▶ EXCERPT PROVIDED:
--

Under	her	leadership	the	Gender	Equality	Council:
- Approved action plans and the a communication strategy;
- Prepared a baseline study to facilitate the evidence-based gender equality policy-making;
- Launched the institutionalization of the Gender Impact Assessment (GIA) at the Parliament of Georgia;
- Facilitated improvement of the legislative framework in the area of gender equality.
Draft legislative amendments on women's political and economic empowerment have been prepared. Furthermore, a draft legislative package on regulating sexual harassment, prepared by the Council, was approved by the Parliament of Georgia in 2019 and, therefore, sexual harassment has become punishable offense in Georgia. According to the new Rules of Procedure of the Parliament and within the framework of the increased oversight function of the Gender Equality Council, the Council has started to implement new oversight tool – thematic inquiries, which are intended to systematically study an important issue and develop proper draft decisions and recommendations for relevant state agencies.
Chugoshvili is an active supporter of women's increased political participation, women's economic empowerment, prevention of the violence against women and domestic violence, and within the framework of the Gender Equality Council's activities, she is involved in many local and international awareness-raising campaigns.

--

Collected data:
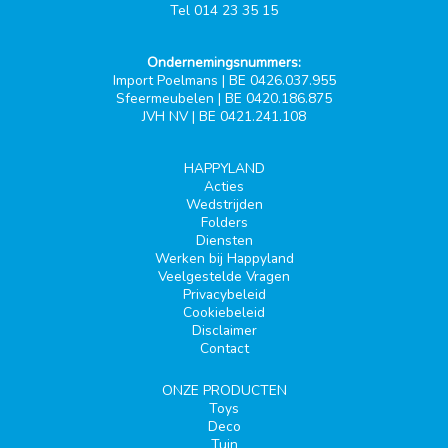
Tel 014 23 35 15
Ondernemingsnummers:
Import Poelmans | BE 0426.037.955
Sfeermeubelen | BE 0420.186.875
JVH NV | BE 0421.241.108
HAPPYLAND
Acties
Wedstrijden
Folders
Diensten
Werken bij Happyland
Veelgestelde Vragen
Privacybeleid
Cookiebeleid
Disclaimer
Contact
ONZE PRODUCTEN
Toys
Deco
Tuin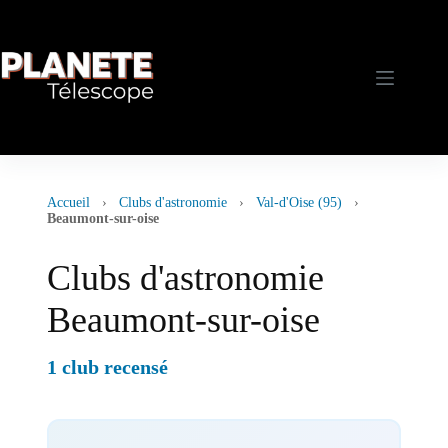
Passer
au
contenu
Accueil
›
Clubs d'astronomie
›
Val-d'Oise (95)
›
Beaumont-sur-oise
Clubs d'astronomie
Beaumont-sur-oise
1 club recensé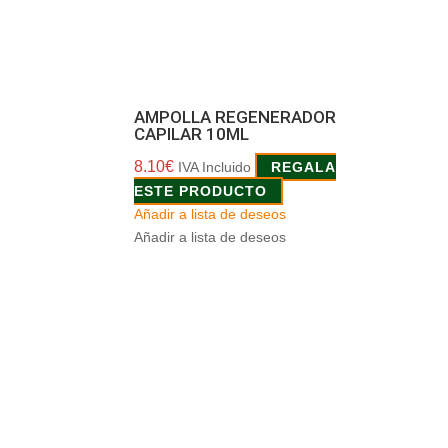
AMPOLLA REGENERADOR
CAPILAR 10ML
8.10
€
IVA Incluido
REGALA
ESTE PRODUCTO
Añadir a lista de deseos
Añadir a lista de deseos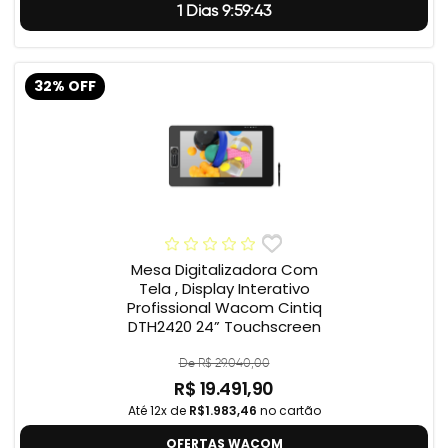
1 Dias 9:59:42
32% OFF
Mesa Digitalizadora Com
Tela , Display Interativo
Profissional Wacom Cintiq
DTH2420 24” Touchscreen
De R$ 29.040,00
R$ 19.491,90
Até 12x de
R$1.983,46
no cartão
OFERTAS WACOM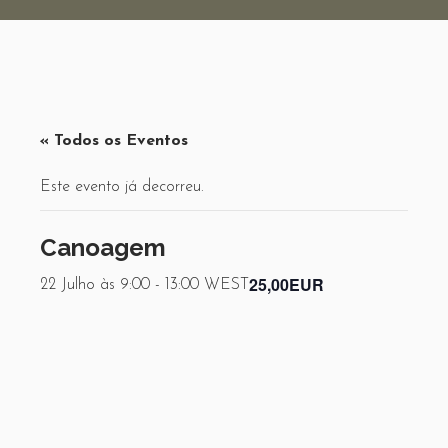
« Todos os Eventos
Este evento já decorreu.
Canoagem
25,00EUR
22 Julho às 9:00
-
13:00
WEST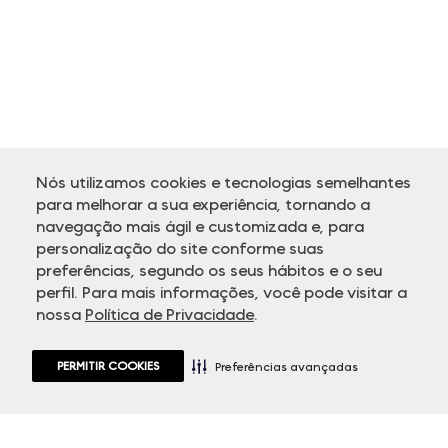
Nós utilizamos cookies e tecnologias semelhantes
para melhorar a sua experiência, tornando a
navegação mais ágil e customizada e, para
personalização do site conforme suas
ATENDIMENTO
preferências, segundo os seus hábitos e o seu
perfil. Para mais informações, você pode visitar a
nossa
Política de Privacidade
.
PERMITIR COOKIES
Preferências avançadas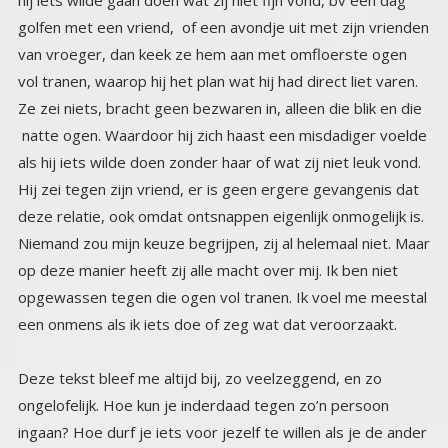
een onmens als ik iets doe of zeg wat dat veroorzaakt.
Deze tekst bleef me altijd bij, zo veelzeggend, en zo
ongelofelijk. Hoe kun je inderdaad tegen zo’n persoon
ingaan? Hoe durf je iets voor jezelf te willen als je de ander
daar blijkbaar zo’n pijn mee doet. Het is als een fijn
gespannen net over je heen, je ziet het niet, maar je bent
met handen en voeten gebonden. Het slachtofferschap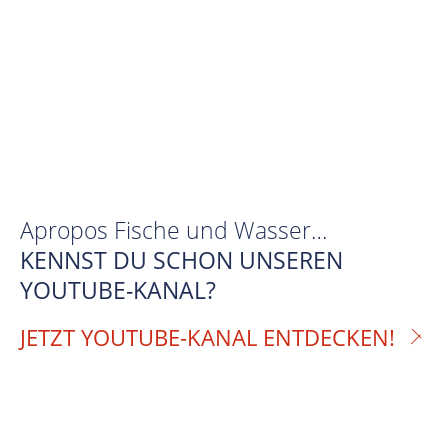
Apropos Fische und Wasser…
KENNST DU SCHON UNSEREN
YOUTUBE-KANAL?
JETZT YOUTUBE-KANAL ENTDECKEN!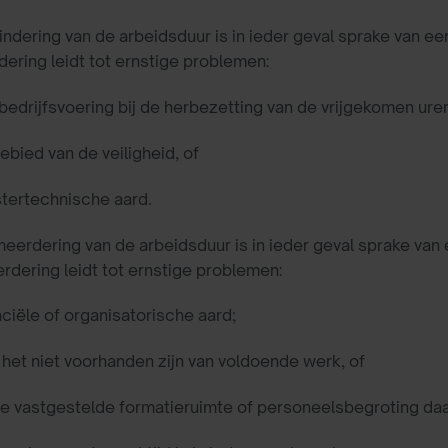
mindering van de arbeidsduur is in ieder geval sprake van e
dering leidt tot ernstige problemen:
bedrijfsvoering bij de herbezetting van de vrijgekomen ure
ebied van de veiligheid, of
stertechnische aard.
rmeerdering van de arbeidsduur is in ieder geval sprake va
rdering leidt tot ernstige problemen:
nciële of organisatorische aard;
het niet voorhanden zijn van voldoende werk, of
e vastgestelde formatieruimte of personeelsbegroting daa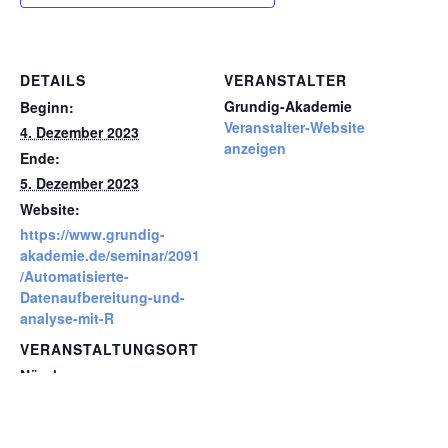
DETAILS
VERANSTALTER
Grundig-Akademie
Beginn:
Veranstalter-Website
4. Dezember 2023
anzeigen
Ende:
5. Dezember 2023
Website:
https://www.grundig-
akademie.de/seminar/2091
/Automatisierte-
Datenaufbereitung-und-
analyse-mit-R
VERANSTALTUNGSORT
Nürnberg
Kooperationsveranstaltung:
8D Projekt: D2
Problembeschreibung ist die
Berechnung von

--

▶ EXERCISE REQUIREMENTS:
**a)** Could you quote the Gender Equality Council passage word for word, starting at "Chugoshvili is an" and ending at "international awareness-raising campaigns."?
**b)** Do the following statements agree with the Gender Equality Council passage? For each, answer yes or no and quote the words that decide it.
(i) The Parliament of Georgia approved the draft legislative package on regulating sexual harassment in 2019.
(ii) The Council has stopped using thematic inquiries as an oversight tool.
(iii) Chugoshvili takes part only in local awareness-raising campaigns.
**c)** How would you sum up the Gender Equality Council passage in two sentences?

▶ SOLUTION SET:
**a)**
Chugoshvili is an active supporter of women's increased political participation, women's economic empowerment, prevention of the violence against women and domestic violence, and within the framework of the Gender Equality Council's activities, she is involved in many local and international awareness-raising campaigns.

**b)**
(i) Yes: "was approved by the Parliament of Georgia in 2019"
(ii) No: "the Council has started to implement new oversight tool – thematic inquiries"
(iii) No: "she is involved in many local and international awareness-raising campaigns"

**c)** The Gender Equality Council approved action plans and a communication strategy, prepared a baseline study, launched the institutionalization of Gender Impact Assessment at the Parliament of Georgia, and helped improve gender equality legislation, including a sexual harassment package approved in 2019 that made sexual harassment a punishable offense, and it has begun using thematic inquiries as a new oversight tool. Chugoshvili supports women's political participation, women's economic empowerment, and prevention of violence against women and domestic violence, and she is involved in many local and international awareness-raising campaigns.